Note.
Oesterley tells us that in the Turkish Tútínámah (Rosen, II, p. 178,) a sorceress takes the place of Múladeva. She gives the young man a small seal in place of the pill or globule. He is then married to a son of the king’s. Then the young man escapes with the princess, who in the day keeps the seal in her mouth and so appears as a man; then the sorceress goes in the form of a Bráhman to the king, who has to give her 10,000 gold pieces as he cannot give back her daughter. The story is No. 23 in the Persian Tútínámah, Iken, p. 97. Oesterley refers also to the story in the [7th Chapter of the Kathá Sarit Ságara]; (Oesterley’s Baitál Pachísí, pages 203–205). The tale in one way resembles the Greek fable of Cæneus, and also that of Tiresias. The story of Iphis and Ianthe is perhaps still more apposite. According to Sir Thomas Brown, (Vulgar Errors, Book III, ch. 17) hares are supposed by some to be both male and female. He mentions Tiresias and Empedocles as instances of “transexion.” Benfey gives a number of stories of this kind in the 1st Volume of his Panchatantra, pp. 41–52. He traces them all back to a tendency of the Indo-Germanic race to look upon their deities as belonging to both sexes at once.

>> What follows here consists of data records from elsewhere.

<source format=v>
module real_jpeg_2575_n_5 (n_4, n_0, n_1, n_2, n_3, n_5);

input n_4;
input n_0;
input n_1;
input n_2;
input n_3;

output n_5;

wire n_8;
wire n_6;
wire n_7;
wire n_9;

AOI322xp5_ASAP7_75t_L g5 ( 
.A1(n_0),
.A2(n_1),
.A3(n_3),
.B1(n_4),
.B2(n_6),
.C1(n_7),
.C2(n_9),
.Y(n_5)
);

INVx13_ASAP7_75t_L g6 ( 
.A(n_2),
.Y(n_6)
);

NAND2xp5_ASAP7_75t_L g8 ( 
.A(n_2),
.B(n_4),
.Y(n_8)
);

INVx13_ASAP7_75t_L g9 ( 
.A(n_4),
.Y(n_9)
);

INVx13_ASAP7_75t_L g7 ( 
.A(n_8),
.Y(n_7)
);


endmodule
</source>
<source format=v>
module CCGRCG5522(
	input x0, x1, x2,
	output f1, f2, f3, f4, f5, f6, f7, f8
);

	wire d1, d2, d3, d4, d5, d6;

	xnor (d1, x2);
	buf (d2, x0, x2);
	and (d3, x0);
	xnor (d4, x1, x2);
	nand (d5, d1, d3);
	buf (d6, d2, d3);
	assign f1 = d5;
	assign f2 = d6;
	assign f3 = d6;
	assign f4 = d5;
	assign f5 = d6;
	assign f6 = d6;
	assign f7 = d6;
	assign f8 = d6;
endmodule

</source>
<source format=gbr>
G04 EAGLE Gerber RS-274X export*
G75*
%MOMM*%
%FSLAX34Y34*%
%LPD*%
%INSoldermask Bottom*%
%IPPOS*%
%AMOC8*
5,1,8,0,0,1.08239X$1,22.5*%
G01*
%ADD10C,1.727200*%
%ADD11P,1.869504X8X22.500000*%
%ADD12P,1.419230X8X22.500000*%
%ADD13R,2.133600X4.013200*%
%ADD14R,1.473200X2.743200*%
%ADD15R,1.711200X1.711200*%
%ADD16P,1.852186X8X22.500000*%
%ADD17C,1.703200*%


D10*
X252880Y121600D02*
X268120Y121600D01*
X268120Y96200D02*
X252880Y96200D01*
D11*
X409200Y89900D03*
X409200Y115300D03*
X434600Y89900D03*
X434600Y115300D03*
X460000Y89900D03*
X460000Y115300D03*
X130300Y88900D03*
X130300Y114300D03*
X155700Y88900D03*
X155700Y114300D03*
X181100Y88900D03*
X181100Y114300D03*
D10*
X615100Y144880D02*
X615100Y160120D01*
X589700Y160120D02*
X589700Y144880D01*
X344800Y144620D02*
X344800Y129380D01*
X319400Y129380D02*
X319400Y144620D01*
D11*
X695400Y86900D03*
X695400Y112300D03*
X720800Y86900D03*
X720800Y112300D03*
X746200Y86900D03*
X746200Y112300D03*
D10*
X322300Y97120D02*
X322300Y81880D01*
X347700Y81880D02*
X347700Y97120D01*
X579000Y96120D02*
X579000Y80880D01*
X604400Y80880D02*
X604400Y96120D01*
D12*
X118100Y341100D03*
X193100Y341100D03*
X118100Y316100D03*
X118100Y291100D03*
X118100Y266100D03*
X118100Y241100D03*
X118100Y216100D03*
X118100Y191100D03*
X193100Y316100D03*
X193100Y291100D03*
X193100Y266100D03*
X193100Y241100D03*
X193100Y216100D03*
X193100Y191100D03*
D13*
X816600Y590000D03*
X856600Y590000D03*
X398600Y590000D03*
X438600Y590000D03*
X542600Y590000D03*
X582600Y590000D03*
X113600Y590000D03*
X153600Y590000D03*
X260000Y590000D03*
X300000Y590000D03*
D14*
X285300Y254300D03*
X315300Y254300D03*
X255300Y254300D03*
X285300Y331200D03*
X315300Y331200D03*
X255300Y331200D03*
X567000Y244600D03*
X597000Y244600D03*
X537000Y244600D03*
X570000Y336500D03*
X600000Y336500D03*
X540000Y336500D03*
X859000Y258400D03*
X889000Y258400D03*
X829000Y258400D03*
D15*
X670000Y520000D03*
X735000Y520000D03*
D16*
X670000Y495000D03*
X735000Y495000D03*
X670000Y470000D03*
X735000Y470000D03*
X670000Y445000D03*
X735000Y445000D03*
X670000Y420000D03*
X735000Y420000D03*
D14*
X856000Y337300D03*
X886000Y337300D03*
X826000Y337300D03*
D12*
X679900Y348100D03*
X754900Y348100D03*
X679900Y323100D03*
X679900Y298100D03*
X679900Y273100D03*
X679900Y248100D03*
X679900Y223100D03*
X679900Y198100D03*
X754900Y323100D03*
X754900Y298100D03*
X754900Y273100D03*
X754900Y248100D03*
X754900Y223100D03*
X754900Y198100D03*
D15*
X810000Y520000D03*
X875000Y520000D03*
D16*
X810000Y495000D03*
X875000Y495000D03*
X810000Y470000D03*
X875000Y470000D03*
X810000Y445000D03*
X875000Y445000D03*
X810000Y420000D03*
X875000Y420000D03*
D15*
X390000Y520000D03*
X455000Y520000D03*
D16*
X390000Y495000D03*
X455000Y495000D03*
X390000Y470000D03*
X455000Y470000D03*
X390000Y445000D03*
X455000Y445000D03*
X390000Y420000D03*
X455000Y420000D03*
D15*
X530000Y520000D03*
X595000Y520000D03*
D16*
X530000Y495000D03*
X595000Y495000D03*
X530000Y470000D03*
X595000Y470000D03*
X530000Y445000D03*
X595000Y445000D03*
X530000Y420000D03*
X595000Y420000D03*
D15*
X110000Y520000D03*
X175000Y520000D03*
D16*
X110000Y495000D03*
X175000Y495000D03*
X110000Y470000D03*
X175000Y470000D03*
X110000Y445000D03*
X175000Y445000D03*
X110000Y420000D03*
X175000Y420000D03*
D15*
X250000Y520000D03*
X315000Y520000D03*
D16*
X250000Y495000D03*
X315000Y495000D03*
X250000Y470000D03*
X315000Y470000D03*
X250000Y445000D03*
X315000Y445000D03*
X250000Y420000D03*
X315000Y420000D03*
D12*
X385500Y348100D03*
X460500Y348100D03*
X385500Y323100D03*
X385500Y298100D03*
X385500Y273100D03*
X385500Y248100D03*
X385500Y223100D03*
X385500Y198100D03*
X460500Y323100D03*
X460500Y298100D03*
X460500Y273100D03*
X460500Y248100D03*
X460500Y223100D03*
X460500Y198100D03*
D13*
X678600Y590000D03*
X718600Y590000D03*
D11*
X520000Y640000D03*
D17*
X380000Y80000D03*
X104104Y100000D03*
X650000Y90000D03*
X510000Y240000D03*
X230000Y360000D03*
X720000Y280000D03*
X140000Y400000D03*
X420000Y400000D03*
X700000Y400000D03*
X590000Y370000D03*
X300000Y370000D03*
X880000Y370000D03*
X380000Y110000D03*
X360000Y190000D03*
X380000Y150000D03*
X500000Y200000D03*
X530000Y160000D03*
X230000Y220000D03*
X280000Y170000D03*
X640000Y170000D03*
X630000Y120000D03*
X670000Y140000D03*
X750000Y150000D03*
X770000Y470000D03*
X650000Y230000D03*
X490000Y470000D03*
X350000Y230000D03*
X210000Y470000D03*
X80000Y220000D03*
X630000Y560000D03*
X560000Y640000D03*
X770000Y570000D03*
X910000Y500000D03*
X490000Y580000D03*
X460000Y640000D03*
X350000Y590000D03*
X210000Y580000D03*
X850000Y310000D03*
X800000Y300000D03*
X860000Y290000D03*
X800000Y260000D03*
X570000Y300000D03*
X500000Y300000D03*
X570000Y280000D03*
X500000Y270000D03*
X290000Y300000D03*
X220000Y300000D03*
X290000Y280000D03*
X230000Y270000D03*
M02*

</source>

[1] His name Manaḥsvámin would imply that he ought to be.
[2] For gaja the Sanskrit College MS. reads mada.
[3] The word siddha also means a class of demigods who travel through the sky: Śaśin means moon.

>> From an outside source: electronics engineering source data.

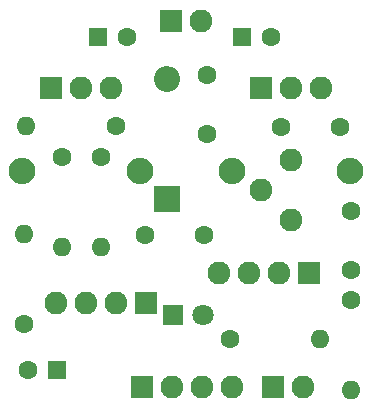
<source format=gbr>
%TF.GenerationSoftware,KiCad,Pcbnew,(5.99.0-2965-g3673c2369)*%
%TF.CreationDate,2020-08-26T16:55:04+03:00*%
%TF.ProjectId,cara-de-pelusa,63617261-2d64-4652-9d70-656c7573612e,rev?*%
%TF.SameCoordinates,Original*%
%TF.FileFunction,Soldermask,Top*%
%TF.FilePolarity,Negative*%
%FSLAX46Y46*%
G04 Gerber Fmt 4.6, Leading zero omitted, Abs format (unit mm)*
G04 Created by KiCad (PCBNEW (5.99.0-2965-g3673c2369)) date 2020-08-26 16:55:04*
%MOMM*%
%LPD*%
G01*
G04 APERTURE LIST*
%ADD10O,2.250000X2.250000*%
%ADD11O,1.930400X1.930400*%
%ADD12R,1.930400X1.930400*%
%ADD13O,1.600000X1.600000*%
%ADD14C,1.600000*%
%ADD15C,1.800000*%
%ADD16R,1.800000X1.800000*%
%ADD17O,2.200000X2.200000*%
%ADD18R,2.200000X2.200000*%
%ADD19R,1.600000X1.600000*%
G04 APERTURE END LIST*
D10*
%TO.C,RV4*%
X103839000Y-82438000D03*
X113839000Y-82438000D03*
D11*
X111379000Y-75438000D03*
X108839000Y-75438000D03*
D12*
X106299000Y-75438000D03*
%TD*%
D10*
%TO.C,RV1*%
X86059000Y-82438000D03*
X96059000Y-82438000D03*
D11*
X93599000Y-75438000D03*
X91059000Y-75438000D03*
D12*
X88519000Y-75438000D03*
%TD*%
D11*
%TO.C,RV5*%
X108839000Y-81534000D03*
X106299000Y-84074000D03*
X108839000Y-86614000D03*
%TD*%
D13*
%TO.C,R6*%
X113919000Y-100965000D03*
D14*
X113919000Y-93345000D03*
%TD*%
D13*
%TO.C,R5*%
X111252000Y-96647000D03*
D14*
X103632000Y-96647000D03*
%TD*%
D13*
%TO.C,R4*%
X92710000Y-88900000D03*
D14*
X92710000Y-81280000D03*
%TD*%
D13*
%TO.C,R3*%
X89408000Y-88900000D03*
D14*
X89408000Y-81280000D03*
%TD*%
D13*
%TO.C,R2*%
X86360000Y-78613000D03*
D14*
X93980000Y-78613000D03*
%TD*%
D13*
%TO.C,R1*%
X86233000Y-87757000D03*
D14*
X86233000Y-95377000D03*
%TD*%
D11*
%TO.C,Q2*%
X102743000Y-91059000D03*
X105283000Y-91059000D03*
X107823000Y-91059000D03*
D12*
X110363000Y-91059000D03*
%TD*%
D11*
%TO.C,Q1*%
X88900000Y-93599000D03*
X91440000Y-93599000D03*
X93980000Y-93599000D03*
D12*
X96520000Y-93599000D03*
%TD*%
D11*
%TO.C,J3*%
X101219000Y-69723000D03*
D12*
X98679000Y-69723000D03*
%TD*%
D11*
%TO.C,J2*%
X103862500Y-100711000D03*
X101322500Y-100711000D03*
X98782500Y-100711000D03*
D12*
X96242500Y-100711000D03*
%TD*%
D11*
%TO.C,J1*%
X109855000Y-100711000D03*
D12*
X107315000Y-100711000D03*
%TD*%
D15*
%TO.C,D2*%
X101346000Y-94615000D03*
D16*
X98806000Y-94615000D03*
%TD*%
D17*
%TO.C,D1*%
X98298000Y-74676000D03*
D18*
X98298000Y-84836000D03*
%TD*%
D14*
%TO.C,C7*%
X101727000Y-79295000D03*
X101727000Y-74295000D03*
%TD*%
%TO.C,C6*%
X113919000Y-85805000D03*
X113919000Y-90805000D03*
%TD*%
%TO.C,C5*%
X107148000Y-71120000D03*
D19*
X104648000Y-71120000D03*
%TD*%
D14*
%TO.C,C4*%
X96473000Y-87884000D03*
X101473000Y-87884000D03*
%TD*%
%TO.C,C3*%
X112950000Y-78740000D03*
X107950000Y-78740000D03*
%TD*%
%TO.C,C2*%
X94956000Y-71120000D03*
D19*
X92456000Y-71120000D03*
%TD*%
D14*
%TO.C,C1*%
X86527000Y-99314000D03*
D19*
X89027000Y-99314000D03*
%TD*%
M02*

</source>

[4] Cp. the shaving, by the help of which Preziosa, in the Pentamerone, turns herself into a bear. (Liebrecht’s translation of the Pentamerone of Basile, Vol. I, p. 212.) As soon as she takes it out of her mouth she resumes her human shape.
[5] Compare Vol. I, p. 45.
[6] This part of the story bears a certain resemblance to the myth of Achilles.